7°) SUR LA DEMANDE DE DOMMAGE ET INTÉRÊTS
Cette demande indemnitaire présentée par [D] [K] sera rejetée étant donné que ses cohéritiers avaient raison concernant l’étendue des opérations de partage comme le rapport dont elle est redevable.
8°) SUR LES FRAIS DU PROCÈS
En l’absence de véritable partie perdante, les dépens constitueront des frais privilégiés de partage de sorte que la demande de recouvrement direct formulée par Me [G] doit être rejetée.
L’équité et la situation économique des parties commandent également de rejeter toutes les demandes réciproques sur le fondement de l’article 700 du Code de Procédure Civile.
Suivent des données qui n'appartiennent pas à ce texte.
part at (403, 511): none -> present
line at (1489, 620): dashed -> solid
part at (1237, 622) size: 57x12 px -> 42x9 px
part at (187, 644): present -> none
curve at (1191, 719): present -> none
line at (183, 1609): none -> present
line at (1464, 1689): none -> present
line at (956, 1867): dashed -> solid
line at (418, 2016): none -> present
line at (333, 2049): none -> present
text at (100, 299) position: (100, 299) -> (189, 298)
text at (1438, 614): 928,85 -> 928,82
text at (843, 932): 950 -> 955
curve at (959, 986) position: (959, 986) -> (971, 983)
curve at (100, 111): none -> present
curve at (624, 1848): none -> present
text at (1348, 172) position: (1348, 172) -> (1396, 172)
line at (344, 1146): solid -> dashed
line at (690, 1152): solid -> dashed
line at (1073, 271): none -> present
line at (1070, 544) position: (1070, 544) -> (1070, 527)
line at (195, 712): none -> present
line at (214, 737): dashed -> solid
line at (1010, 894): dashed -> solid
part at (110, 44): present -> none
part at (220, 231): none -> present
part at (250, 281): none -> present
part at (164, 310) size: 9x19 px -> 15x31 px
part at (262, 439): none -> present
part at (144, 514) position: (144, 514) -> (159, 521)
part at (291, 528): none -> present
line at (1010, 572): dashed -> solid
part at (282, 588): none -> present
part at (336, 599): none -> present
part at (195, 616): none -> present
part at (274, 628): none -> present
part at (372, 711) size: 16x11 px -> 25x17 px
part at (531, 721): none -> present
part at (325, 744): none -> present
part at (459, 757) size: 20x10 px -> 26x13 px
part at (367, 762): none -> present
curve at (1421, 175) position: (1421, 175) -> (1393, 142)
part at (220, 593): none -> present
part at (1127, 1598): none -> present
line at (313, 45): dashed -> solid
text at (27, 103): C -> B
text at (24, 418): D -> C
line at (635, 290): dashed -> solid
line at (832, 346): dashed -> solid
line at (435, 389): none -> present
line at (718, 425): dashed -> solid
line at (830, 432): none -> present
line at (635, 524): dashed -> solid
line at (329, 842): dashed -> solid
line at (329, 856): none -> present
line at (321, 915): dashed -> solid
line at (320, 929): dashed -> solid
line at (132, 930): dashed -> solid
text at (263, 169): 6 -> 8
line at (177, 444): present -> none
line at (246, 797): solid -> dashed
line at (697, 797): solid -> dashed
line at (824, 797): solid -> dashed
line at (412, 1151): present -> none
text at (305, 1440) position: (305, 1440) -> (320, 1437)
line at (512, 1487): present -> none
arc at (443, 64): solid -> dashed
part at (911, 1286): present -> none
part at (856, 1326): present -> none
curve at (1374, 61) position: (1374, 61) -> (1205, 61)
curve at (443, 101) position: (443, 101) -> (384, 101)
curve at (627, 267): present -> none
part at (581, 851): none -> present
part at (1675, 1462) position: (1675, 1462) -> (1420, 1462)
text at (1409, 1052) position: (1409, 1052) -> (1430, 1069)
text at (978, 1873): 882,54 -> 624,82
9°) SUR L’EXÉCUTION PROVISOIRE
En application des articles 514 et 514-1 du Code de Procédure Civile, les décisions de première instance sont de droit exécutoires à titre provisoire à moins que le juge en décide autrement s’il estime que cette exécution provisoire de droit est incompatible avec la nature de l’affaire. En l’espèce, il n’y a pas lieu de déroger au principe. L’exécution provisoire s’appliquera sans qu’il ne soit désormais spécialement besoin de l’ordonner depuis la réforme issue du décret n°2019-1333 du 11 décembre 2019 applicable aux instances introduites à compter du 1er janvier 2020.
PAR CES MOTIFS
LE TRIBUNAL statuant publiquement, par jugement contradictoire, rendu en premier ressort et par mise à disposition au greffe,
DÉCLARE irrecevable la fin de non-recevoir soulevée par [C] [F], faute d’avoir été présentée en temps utile devant le Juge de la Mise en Etat qui était exclusivement compétent pour statuer sur ce point,
ORDONNE l’ouverture des opérations de compte, liquidation et partage de :
— la succession de [I] [F] décédé le [Date décès 8] 2012 à [Localité 12] ;
— la succession d'[E] [W] décédée le [Date décès 5] 2021 à [Localité 16] ;
— la communauté ayant existé entre [I] [F] et son épouse [E] [W] ;
DÉSIGNE pour y procéder le Président de la [14], avec faculté de délégation à tout notaire de son ressort à l’exception de ceux exerçant dans l’étude de Me [L],
DIT qu’en cas d’empêchement du notaire commis, il sera remplacé par le Président de la [14] sur simple requête de la partie la plus diligente,
COMMET le Président du Tribunal Judiciaire de LIBOURNE pour surveiller lesdites opérations,
DIT que le notaire désigné exercera sa mission conformément aux articles 1364 et suivants du Code de Procédure Civile,
DIT que [D] [F] épouse [K] doit rapporter à la succession d'[E] [W] la somme de 15.000 € au titre des dons manuels qu’elle a reçus, étant précisé que cette somme devra s’imputer sur la quotité disponible léguée,
DIT que [C] [F] doit rapporter à la succession d'[E] [W] la somme de 6.500 € au titre du don manuel qu’il a reçu,
DIT que [X] [K] a reçu des libéralités d’un montant de 3.700 € s’imputant sur la quotité disponible léguée à sa mère [D] [F] épouse [K],
DIT qu’à l’issue de ces opérations le notaire désigné établira un projet de partage,
DIT qu’en cas de contestation des parties à propos de ce projet de partage, le notaire dressera un procès-verbal de difficultés récapitulant les dires respectifs des parties et le transmettra au juge commis avec son projet de partage,
DIT que les dépens constitueront des frais privilégiés de partage,
DIT n’y avoir lieu à écarter l’exécution provisoire de droit du présent jugement,
REJETTE toutes les autres demandes.
Ainsi jugé et mis à disposition au Greffe le 11 juillet 2025.